Oil prices retreated in early Asian trade on Monday, edging lower after the resumption of crude exports from Iraq’s Kurdistan region and growing expectations that OPEC+ will approve another production increase in November. The developments added to concerns of rising supply in an already delicate market.
At the time of writing, WTI crude was trading at $65.16 per barrel, down 0.85%, while Brent crude was priced at $69.61 per barrel, a decline of 0.74%. Both benchmarks gave back ground after strong gains last week, when escalating geopolitical risks briefly lifted sentiment.
For the first time in more than two years, oil began flowing again through the pipeline connecting northern Iraq’s Kurdistan region to Turkey’s Ceyhan port. The restart follows an interim deal between Iraq’s federal government, the Kurdistan Regional Government (KRG), and international oil producers operating in the region.

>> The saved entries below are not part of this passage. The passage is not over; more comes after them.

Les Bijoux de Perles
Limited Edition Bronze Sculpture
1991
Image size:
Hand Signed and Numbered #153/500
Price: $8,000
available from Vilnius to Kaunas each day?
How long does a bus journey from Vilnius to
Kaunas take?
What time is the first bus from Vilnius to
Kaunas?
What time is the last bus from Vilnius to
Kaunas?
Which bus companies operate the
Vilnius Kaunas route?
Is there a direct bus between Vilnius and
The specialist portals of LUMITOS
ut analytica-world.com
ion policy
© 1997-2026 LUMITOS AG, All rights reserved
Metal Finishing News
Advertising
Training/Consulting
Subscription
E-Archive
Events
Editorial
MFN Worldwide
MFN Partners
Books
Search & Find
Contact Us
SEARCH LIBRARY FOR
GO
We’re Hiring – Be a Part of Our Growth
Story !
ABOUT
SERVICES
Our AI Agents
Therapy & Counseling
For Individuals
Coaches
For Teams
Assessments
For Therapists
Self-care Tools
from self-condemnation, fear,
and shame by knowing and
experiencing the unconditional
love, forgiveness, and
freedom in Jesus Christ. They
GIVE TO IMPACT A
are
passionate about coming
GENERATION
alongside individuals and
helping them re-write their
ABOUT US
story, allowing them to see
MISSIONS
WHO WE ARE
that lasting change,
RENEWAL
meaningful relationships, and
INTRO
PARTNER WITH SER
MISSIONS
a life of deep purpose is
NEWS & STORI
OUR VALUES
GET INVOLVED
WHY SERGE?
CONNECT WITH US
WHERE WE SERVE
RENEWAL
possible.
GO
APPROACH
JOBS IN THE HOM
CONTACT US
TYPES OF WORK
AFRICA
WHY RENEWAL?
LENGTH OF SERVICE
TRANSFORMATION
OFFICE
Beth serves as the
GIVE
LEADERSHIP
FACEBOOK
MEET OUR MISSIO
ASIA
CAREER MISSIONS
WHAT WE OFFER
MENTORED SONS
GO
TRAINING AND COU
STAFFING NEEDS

According to Iraq’s oil ministry, the agreement initially allows 180,000–190,000 barrels per day (bpd) to reach international markets, with volumes potentially climbing to 230,000 bpd in the coming months. The United States had pressed for a resolution to the long-running dispute, viewing Kurdish exports as a stabilizing factor in global oil supply chains.
The restart is particularly significant given its timing, with OPEC+ members already weighing additional output increases.
OPEC+ is expected to move ahead with another modest supply hike when it convenes on Sunday. Sources close to the talks suggest the group could approve at least 137,000 bpd of additional production.
The recent oil price rally has only strengthened OPEC+’s incentive to restore more volumes, with the coalition eager to secure market share while avoiding accusations of artificially constraining supply. Still, despite planned hikes, the group has consistently produced nearly 500,000 bpd below its collective target, underscoring structural challenges that limit its capacity to quickly add barrels.
While supply concerns are dominating oil markets at the start of the week, geopolitical risk has been pushing oil prices higher. Last week, crude prices recorded their strongest weekly gains since June, with Brent and WTI rising more than 4%. That rally was largely driven by reports of Ukrainian drone strikes on Russian energy infrastructure, which temporarily curtailed Moscow’s fuel exports.
The weekend brought renewed conflict as Russia launched heavy bombardments on Kyiv and other Ukrainian cities. Though the attacks have yet to materially disrupt energy flows, traders remain alert to the possibility of further escalation.